August 20, 2022
Opposition cyber security spokesman James Paterson is calling on the Albanese government to provide urgent detail on its new cyber security strategy amid concern uncertainty between policies could leave Australia vulnerable to attacks.
The calls follow Labor’s plan to tear up the former government’s $1.7bn 10-year cyber security strategy under a complete overhaul revealed by The Australian on Friday.
Home Affairs Minister Clare O’Neil has ordered her department to recast the strategy aimed at boosting sovereign capability and building a frontline cyber workforce to combat escalating threats from malicious state-based actors and criminal gangs.
It will focus on building closer links with Quad partners the US, Japan and India to accelerate the shift from reliance on China for critical technologies, amid concerns about Beijing’s global supply chain dominance.
Senator Paterson said industry stakeholders were concerned about which parts of the former strategy it would scrap, arguing that companies had made significant efforts to protect themselves, including implementing risk management programs and mandatory reporting requirements for critical infrastructure.
“What I am concerned about is that the government has said they are scrapping the strategy but they have not been clear about which part,” Senator Paterson told The Weekend Australian. “They need to urgently tell people what they are going to do because they’ve created enormous concern across industry.
“I’ve had stakeholders worried today about what it means – it’s already caused some real surprise and alarm.”
Senator Paterson said the drafting and eventual implementation of a new cyber strategy could take months, and Australia could be left vulnerable amid an increased strategic threat from China.
“It is going to be very hard to meet the challenges we face from criminal ransomware gangs to hostile authoritarian nations,” he said. “We need everyone firing at all cylinders, including industry, partners and government working together … anything that causes uncertainty is of great concern.”
Australian Strategic Policy Institute cyber policy director Fergus Hanson said Labor’s new plan should ensure all funding spent was linked to measurable outcomes to ensure investments had a tangible impact.
He said the current policy also needed to include measurable outcomes. “What’s missing is efforts to measure whether we are going forward or backwards, and to get a sense of whether the security ecosystem is getting better or worse.

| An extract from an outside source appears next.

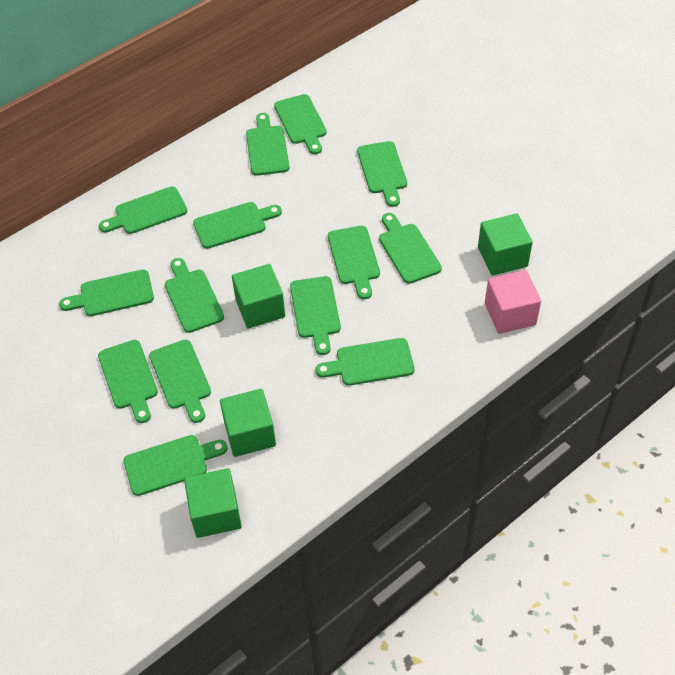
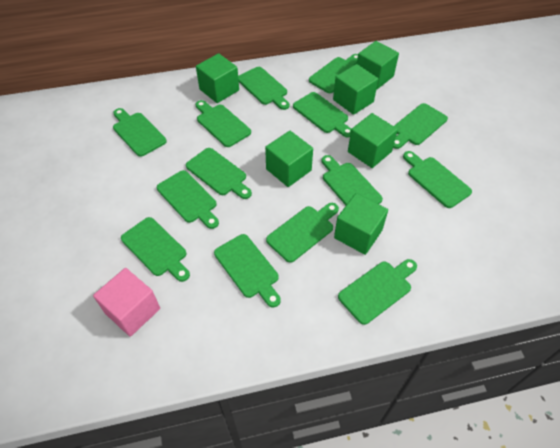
green cube: [184,468,242,538] [220,389,276,457] [232,264,285,329] [478,213,533,276] = 4 -> [196,53,239,103] [265,131,313,187] [333,64,378,115] [334,193,388,255] [348,113,398,168] [357,41,399,89] = 6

The UK offers an early example we could look at where they have tried to measure their impact and we should look at that approach.”
Amid a domestic shortage of nearly 20,000 cyber security experts, Mr Hanson said some funding should be directed to find pathways to train Australian workers and import labour from overseas.
A spokeswoman for CyberCX, Australia’s largest cyber security firm, said Labor’s new plan must build on “much-needed” progress enacted in recent years, particularly the former government’s critical infrastructure reforms.
“The acute cyber skills shortage is a large and growing challenge and … closer and deeper partnerships between industry and government are needed to close the gap,” she said.